Direito e Política História Política e Institucional Personalidades

heberden, thomas

Thomas Heberden (1703-1769) foi um médico e naturalista inglês, membro da Royal Society desde 1761. Viveu muitos anos nas ilhas Canárias e, posteriormente, mudou-se para a Madeira, onde exerceu medicina até à sua morte, em 1769. Irmão do eminente médico londrino William Heberden (1710-1801), Thomas foi um dos primeiros médicos a recomendar o Funchal como destino para as pessoas que sofriam de doenças pulmonares, tendo prestado importantes serviços durante a epidemia de sarampo que eclodiu na Ilha em 1751. Publicou numerosos artigos sobre a Madeira na Philosophical Transactions of the Royal Society entre 1751 e 1770, entre eles, as primeiras observações meteorológicas da Madeira, “Observations of the Weather in Madeira, A continuation of the account of the weather in Madeira”, com medições de pressão atmosférica e temperatura ao longo dos anos; um relatório pormenorizado sobre o terramoto acontecido na Ilha em 1761, “An account of the earthquake felt in the Island of Madeira, March 31, 1761”; e um artigo sobre o aumento da mortalidade dos habitantes da Madeira, “Of the increase and mortality of the inhabitants of the Island of Madeira”. Na Madeira, Heberden conheceu o naturalista e botânico inglês Joseph Banks, durante a primeira viagem do capitão James Cook a bordo do Endeavour, em 1768, e deu assistência a Banks e ao seu colega Daniel Solander, botânico suíço, na sua atividade de recolha de plantas na Ilha.

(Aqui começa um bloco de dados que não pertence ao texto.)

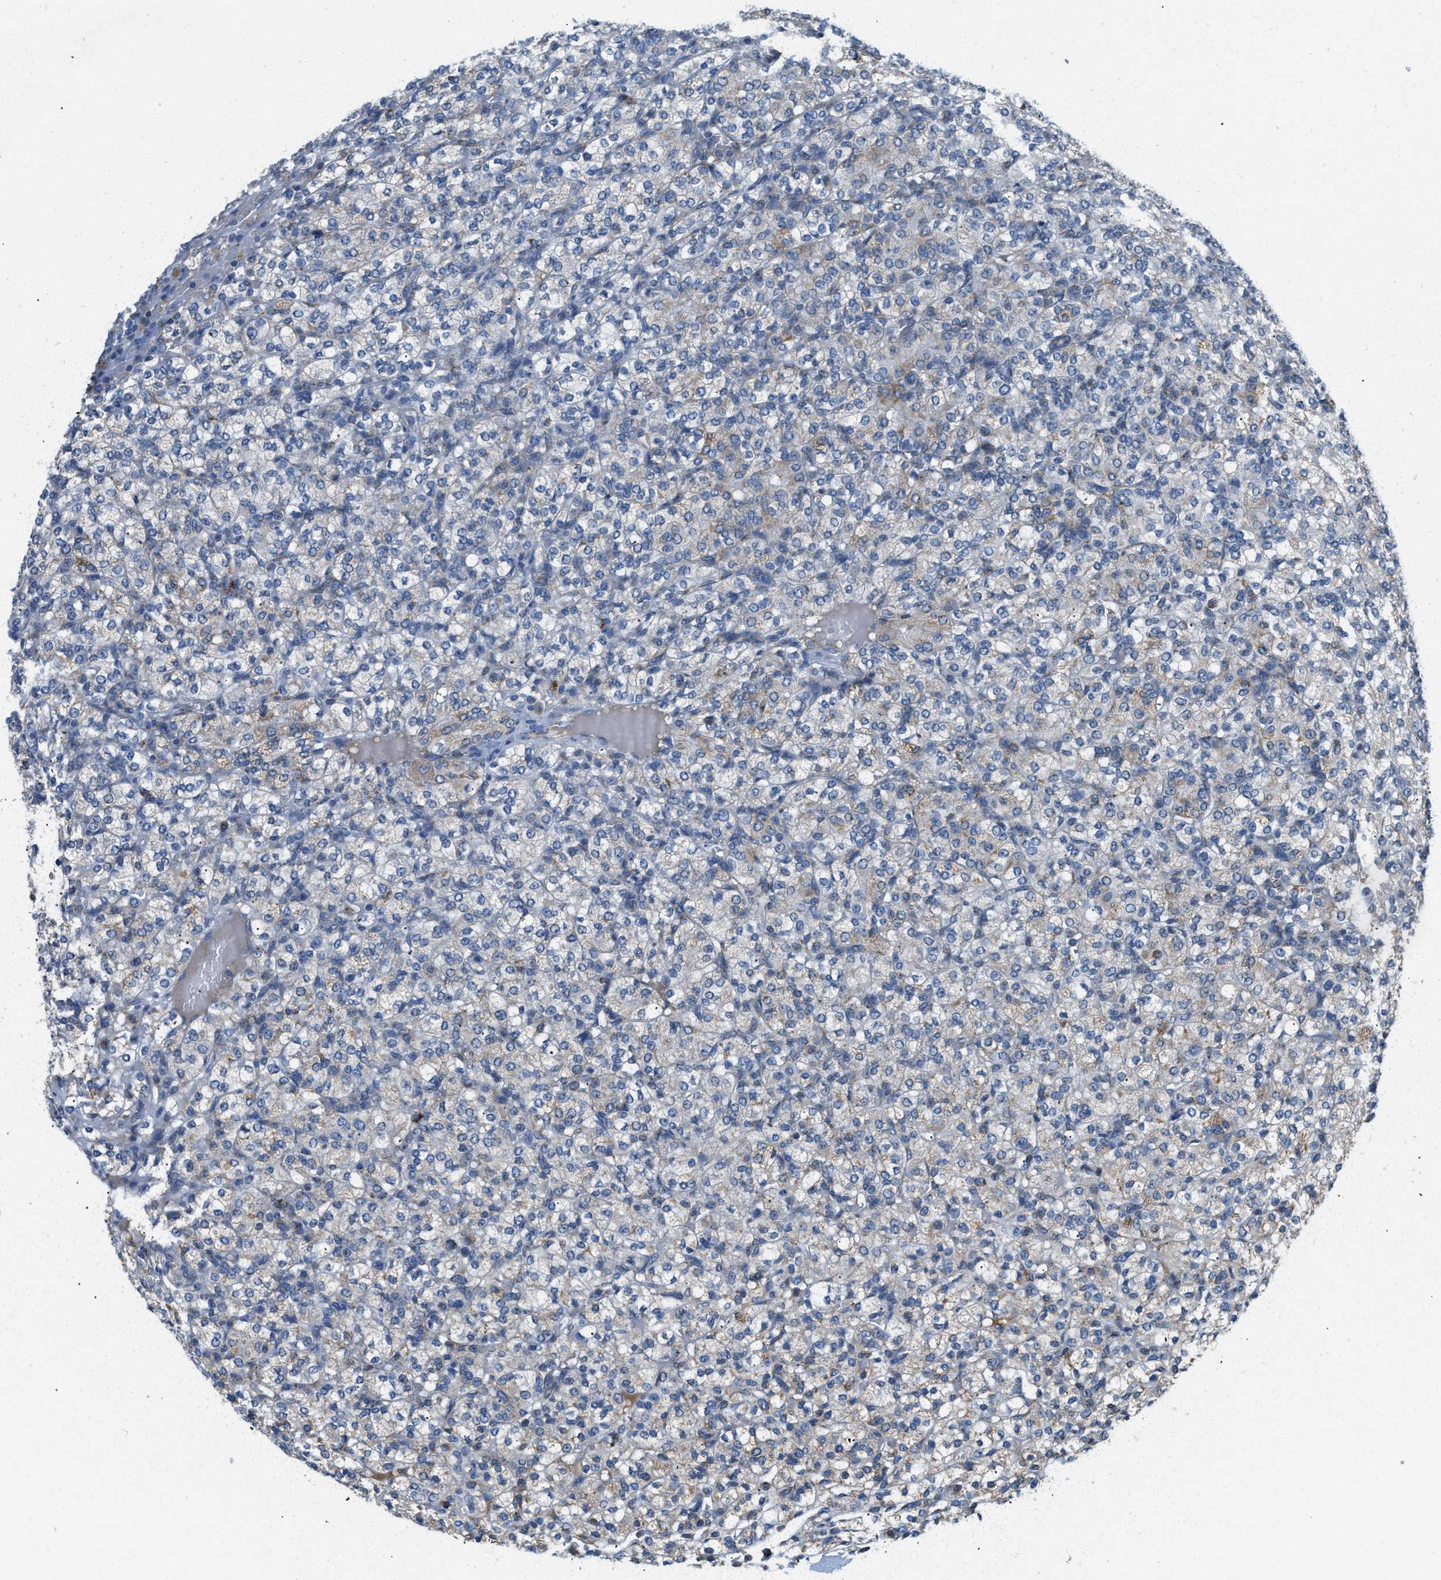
{"staining": {"intensity": "moderate", "quantity": "<25%", "location": "cytoplasmic/membranous"}, "tissue": "renal cancer", "cell_type": "Tumor cells", "image_type": "cancer", "snomed": [{"axis": "morphology", "description": "Adenocarcinoma, NOS"}, {"axis": "topography", "description": "Kidney"}], "caption": "Human renal adenocarcinoma stained for a protein (brown) displays moderate cytoplasmic/membranous positive staining in approximately <25% of tumor cells.", "gene": "ACADVL", "patient": {"sex": "male", "age": 77}}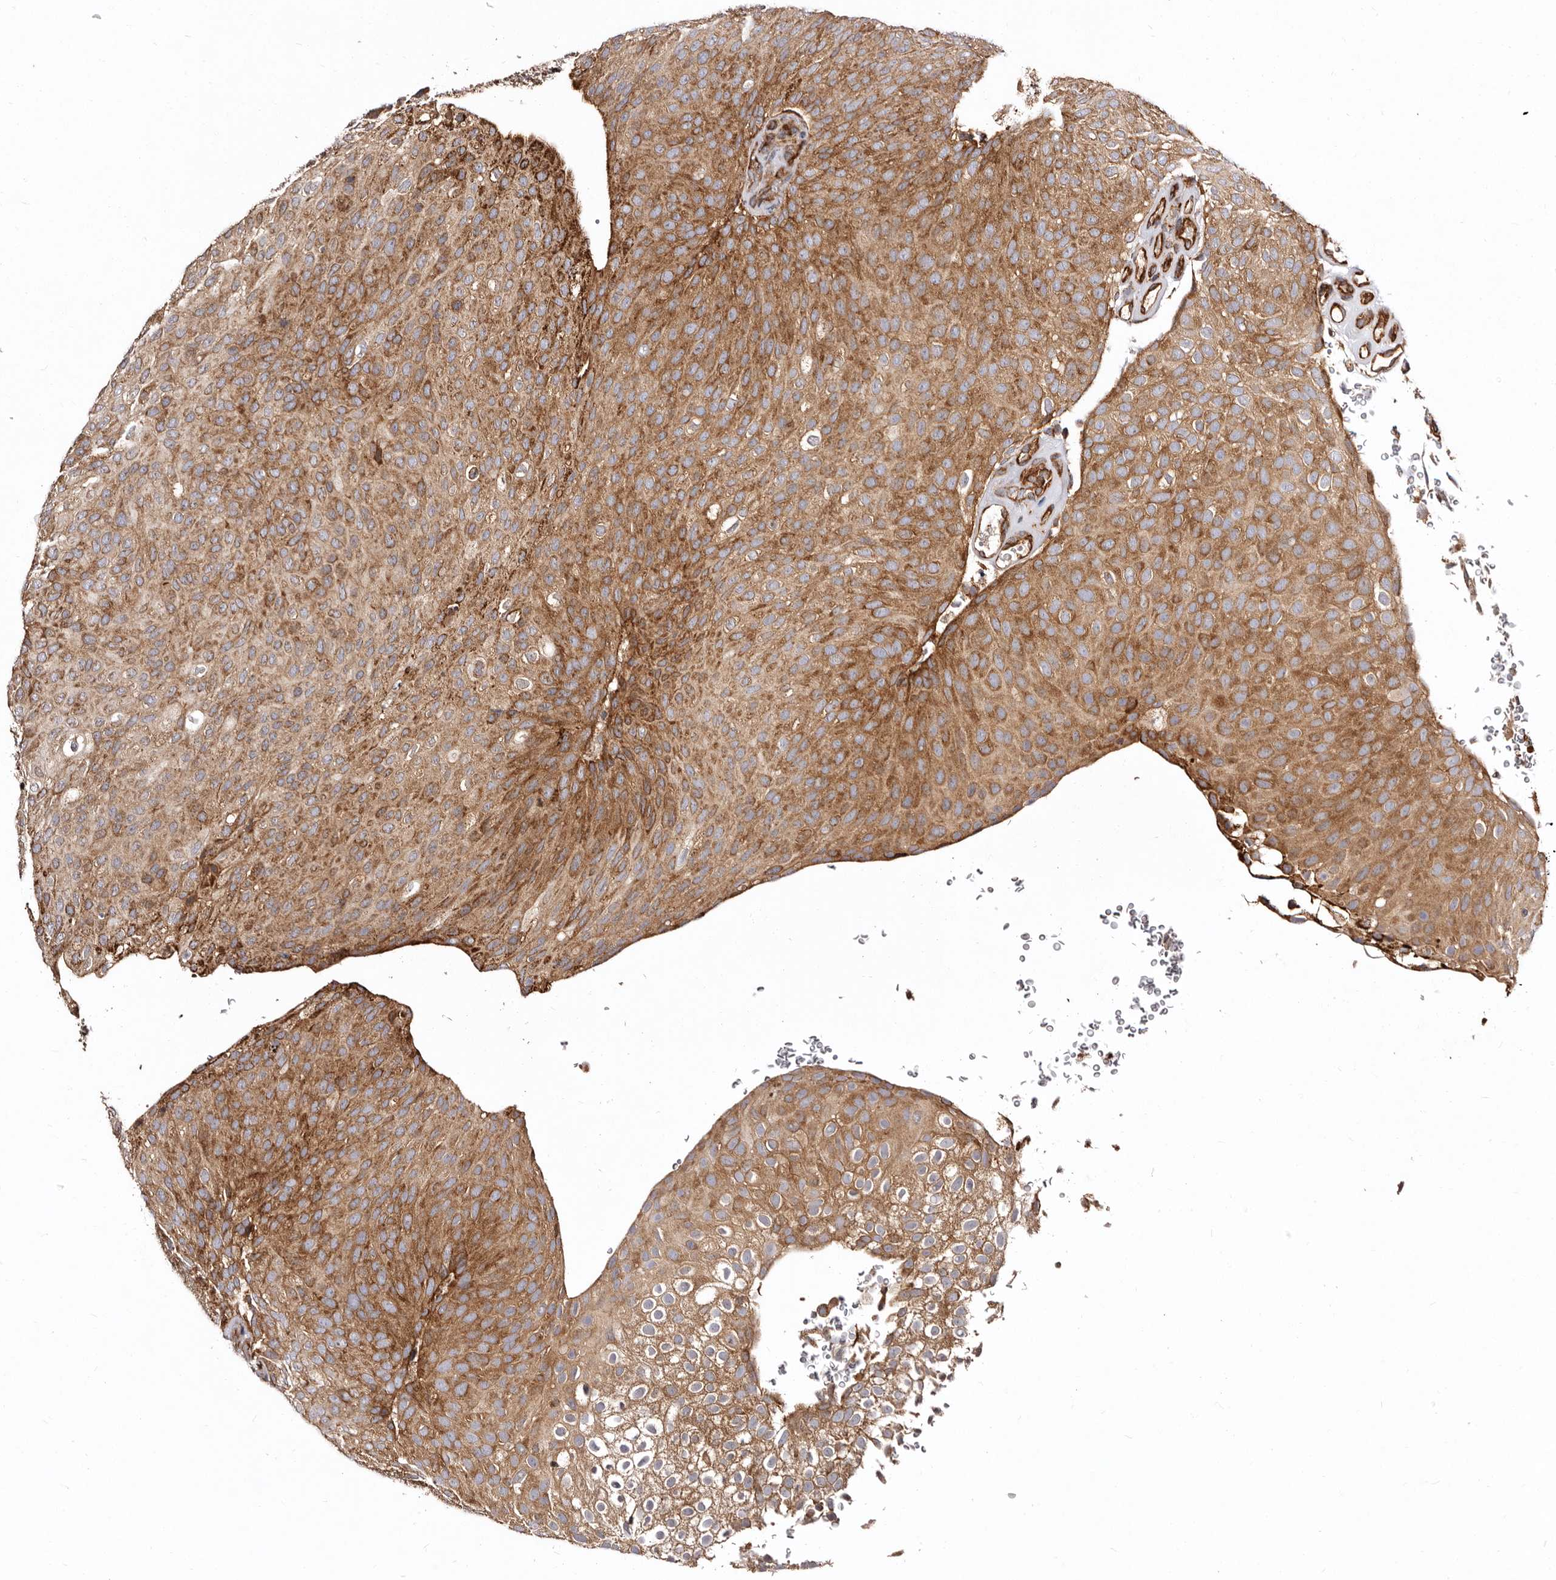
{"staining": {"intensity": "moderate", "quantity": ">75%", "location": "cytoplasmic/membranous"}, "tissue": "urothelial cancer", "cell_type": "Tumor cells", "image_type": "cancer", "snomed": [{"axis": "morphology", "description": "Urothelial carcinoma, Low grade"}, {"axis": "topography", "description": "Urinary bladder"}], "caption": "Moderate cytoplasmic/membranous staining for a protein is appreciated in approximately >75% of tumor cells of urothelial carcinoma (low-grade) using IHC.", "gene": "LUZP1", "patient": {"sex": "male", "age": 78}}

Estas coleções botânicas foram depositadas no herbário do Museu de História Natural de Londres. Banks dedicou a Thomas um novo género de plantas, Heberdenia, pertencente à família Myrsinaceae. Estas plantas são endémicas à Laurisilva e conhecidas vulgarmente como aderno. Thomas Heberden morreu no Funchal, em 1769. Obras de Thomas Heberden: “Observations of the Weather in Madeira, A continuation of the account of the weather in Madeira” (1754); “An account of the earthquake felt in the Island of Madeira, March 31, 1761” (1761); “Of the increase and mortality of the inhabitants of the Island of Madeira” (1767).     Pamela Puppo (atualizado a 23.02.2018)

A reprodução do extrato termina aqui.